**EXERCISE:**
In the records below, rewrite the lines between the line holding "## PatchTemplate" and the line holding "PatchTemplate defines a", inclusive, replacing "target resource" with "target object" and keeping everything else the same.

-- EXERCISE INPUT follows --

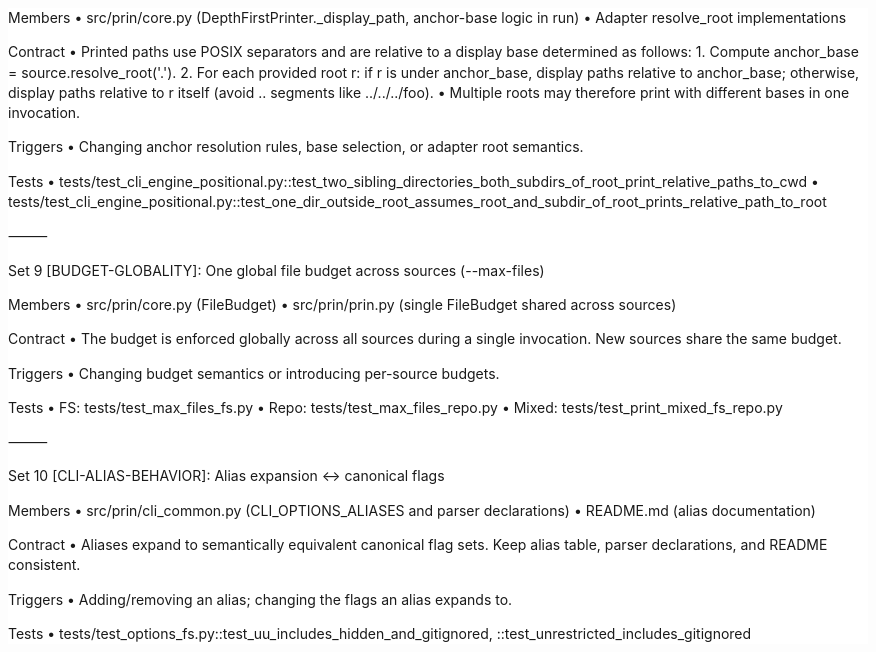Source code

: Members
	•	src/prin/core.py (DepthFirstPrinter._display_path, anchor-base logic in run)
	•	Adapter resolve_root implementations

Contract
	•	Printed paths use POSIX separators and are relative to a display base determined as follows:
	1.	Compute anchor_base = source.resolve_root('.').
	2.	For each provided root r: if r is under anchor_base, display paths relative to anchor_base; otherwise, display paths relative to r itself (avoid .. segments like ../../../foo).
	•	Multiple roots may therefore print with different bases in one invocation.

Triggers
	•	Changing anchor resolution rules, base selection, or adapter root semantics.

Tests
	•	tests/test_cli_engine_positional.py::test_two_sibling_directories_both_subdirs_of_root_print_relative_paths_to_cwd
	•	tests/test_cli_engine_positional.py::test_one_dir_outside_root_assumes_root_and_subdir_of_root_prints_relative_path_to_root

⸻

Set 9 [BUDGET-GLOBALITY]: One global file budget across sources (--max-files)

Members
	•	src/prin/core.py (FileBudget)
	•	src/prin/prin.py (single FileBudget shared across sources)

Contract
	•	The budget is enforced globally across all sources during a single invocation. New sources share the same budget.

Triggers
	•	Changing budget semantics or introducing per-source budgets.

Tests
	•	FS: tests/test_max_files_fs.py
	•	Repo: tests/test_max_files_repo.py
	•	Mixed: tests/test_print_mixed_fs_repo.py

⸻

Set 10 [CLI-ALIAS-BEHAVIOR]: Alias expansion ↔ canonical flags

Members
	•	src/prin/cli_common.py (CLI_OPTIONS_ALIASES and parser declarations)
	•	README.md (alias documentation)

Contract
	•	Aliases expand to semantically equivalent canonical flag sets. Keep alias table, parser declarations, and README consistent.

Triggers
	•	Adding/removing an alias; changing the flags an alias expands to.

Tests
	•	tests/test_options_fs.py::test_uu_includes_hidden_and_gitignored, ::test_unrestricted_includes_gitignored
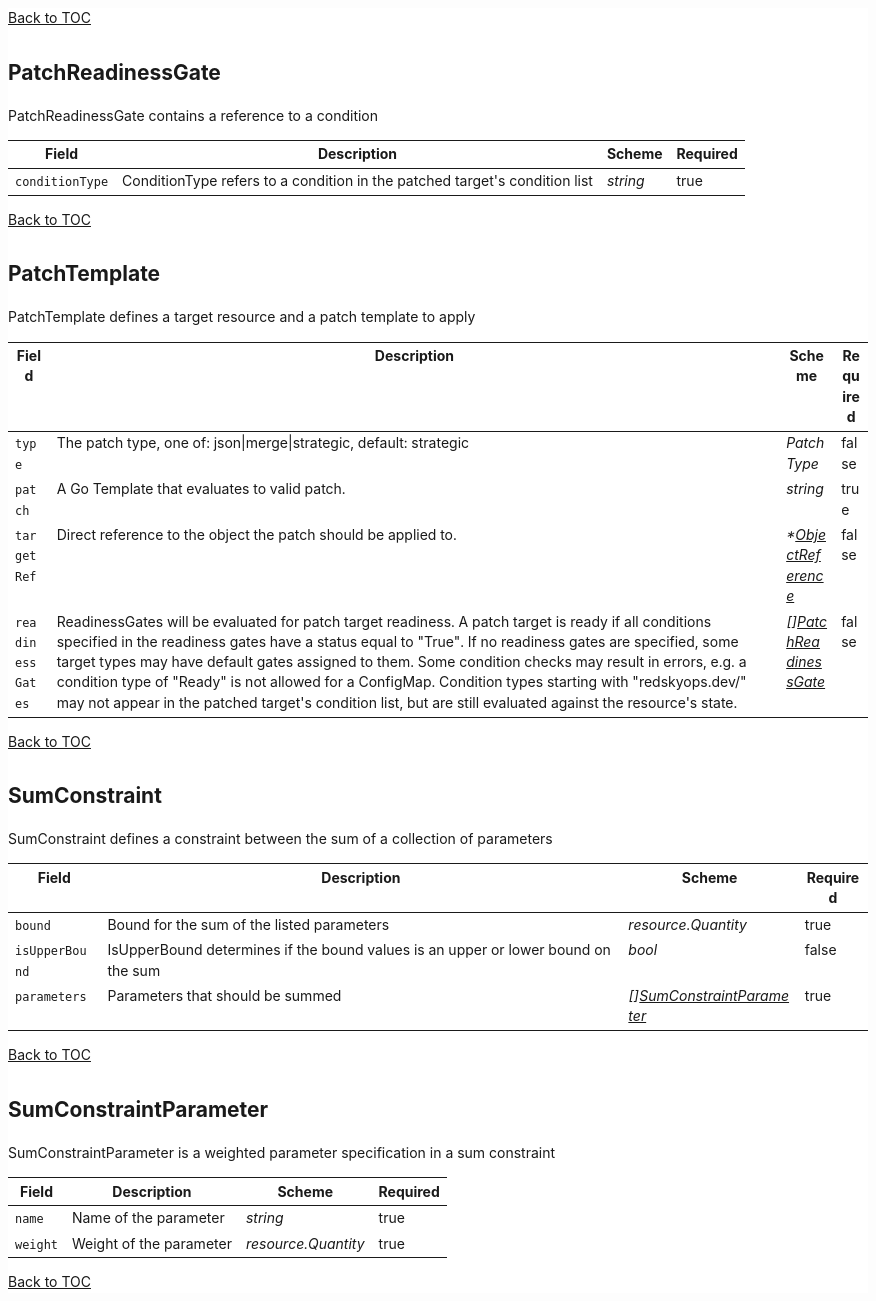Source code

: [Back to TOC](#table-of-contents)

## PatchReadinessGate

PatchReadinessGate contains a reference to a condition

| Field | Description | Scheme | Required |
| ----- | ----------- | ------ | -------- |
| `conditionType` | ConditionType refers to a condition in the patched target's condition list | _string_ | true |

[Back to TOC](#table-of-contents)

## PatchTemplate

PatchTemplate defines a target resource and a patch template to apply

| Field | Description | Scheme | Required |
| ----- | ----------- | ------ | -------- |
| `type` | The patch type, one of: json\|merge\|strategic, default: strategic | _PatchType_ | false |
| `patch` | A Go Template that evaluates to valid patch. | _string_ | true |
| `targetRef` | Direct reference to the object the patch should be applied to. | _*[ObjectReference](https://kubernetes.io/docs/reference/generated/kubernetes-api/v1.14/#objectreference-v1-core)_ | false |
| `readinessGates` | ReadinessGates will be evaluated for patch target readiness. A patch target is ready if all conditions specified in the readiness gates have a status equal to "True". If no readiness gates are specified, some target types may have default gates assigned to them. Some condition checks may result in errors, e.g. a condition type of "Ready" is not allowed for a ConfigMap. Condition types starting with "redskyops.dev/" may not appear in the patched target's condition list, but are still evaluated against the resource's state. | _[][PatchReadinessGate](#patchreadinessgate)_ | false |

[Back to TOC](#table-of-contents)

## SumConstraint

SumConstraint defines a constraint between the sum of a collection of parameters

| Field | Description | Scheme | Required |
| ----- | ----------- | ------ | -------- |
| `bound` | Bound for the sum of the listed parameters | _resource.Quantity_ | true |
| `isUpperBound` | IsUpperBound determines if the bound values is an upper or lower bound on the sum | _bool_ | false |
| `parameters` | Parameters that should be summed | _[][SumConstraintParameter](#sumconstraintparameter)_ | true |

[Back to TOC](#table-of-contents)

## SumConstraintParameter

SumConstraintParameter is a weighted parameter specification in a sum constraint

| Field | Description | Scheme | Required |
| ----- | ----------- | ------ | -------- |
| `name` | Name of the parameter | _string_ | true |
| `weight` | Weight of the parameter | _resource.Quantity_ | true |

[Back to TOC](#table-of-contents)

-- EXERCISE INPUT concluded --
-- EXERCISE INPUT follows --

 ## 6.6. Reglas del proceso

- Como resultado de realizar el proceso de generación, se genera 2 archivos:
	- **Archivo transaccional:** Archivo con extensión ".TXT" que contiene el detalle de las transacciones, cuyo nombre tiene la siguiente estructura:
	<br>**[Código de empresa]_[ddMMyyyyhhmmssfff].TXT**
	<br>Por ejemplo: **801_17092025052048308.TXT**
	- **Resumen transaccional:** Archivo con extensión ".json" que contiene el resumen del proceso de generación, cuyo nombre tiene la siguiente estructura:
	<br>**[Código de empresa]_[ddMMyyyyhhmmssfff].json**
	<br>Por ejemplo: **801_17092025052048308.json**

-- EXERCISE INPUT concluded --
-- EXERCISE INPUT follows --

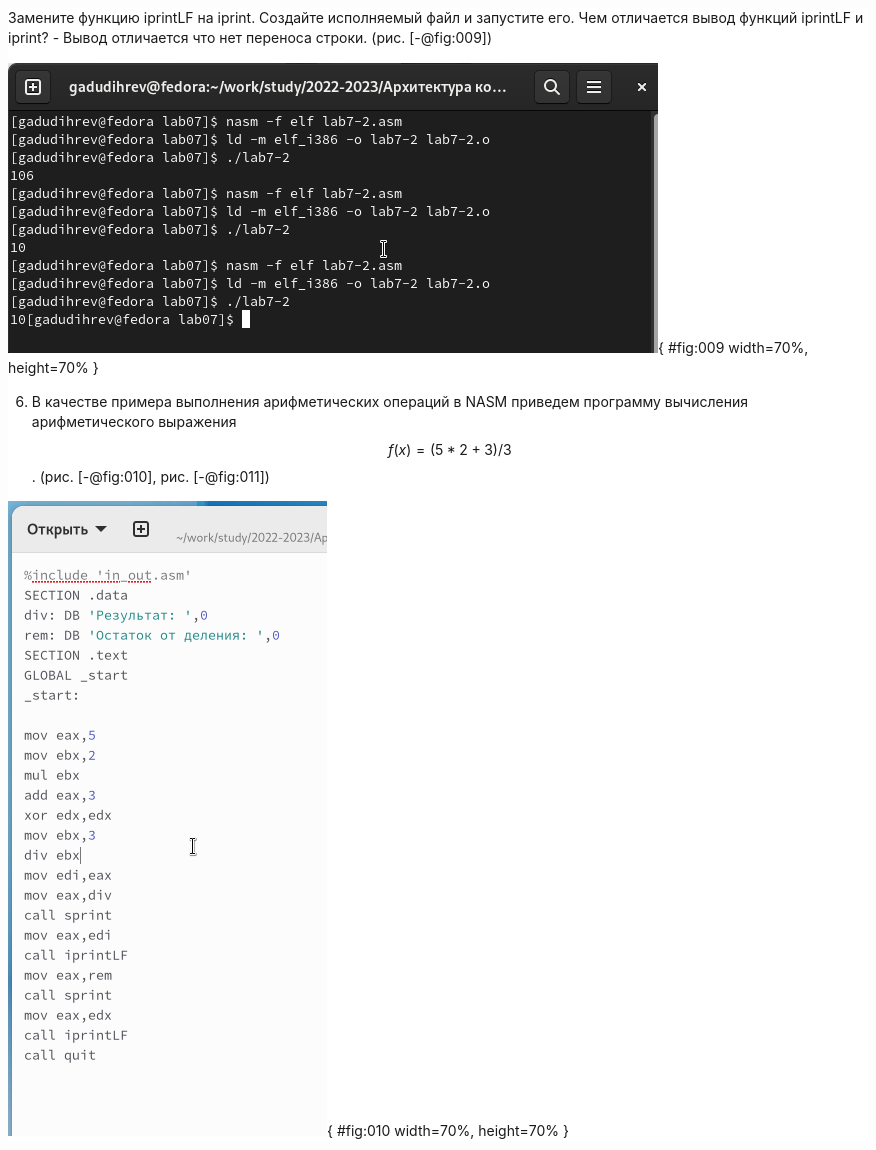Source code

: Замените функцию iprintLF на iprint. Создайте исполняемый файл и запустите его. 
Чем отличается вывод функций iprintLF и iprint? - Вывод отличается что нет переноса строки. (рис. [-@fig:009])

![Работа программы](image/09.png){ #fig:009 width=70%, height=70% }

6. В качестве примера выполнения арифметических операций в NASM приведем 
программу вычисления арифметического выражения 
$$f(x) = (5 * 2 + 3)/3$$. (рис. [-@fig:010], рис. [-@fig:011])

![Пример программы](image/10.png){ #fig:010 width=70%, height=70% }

-- EXERCISE INPUT concluded --

**OUTPUT:**
## PatchTemplate

PatchTemplate defines a target object and a patch template to apply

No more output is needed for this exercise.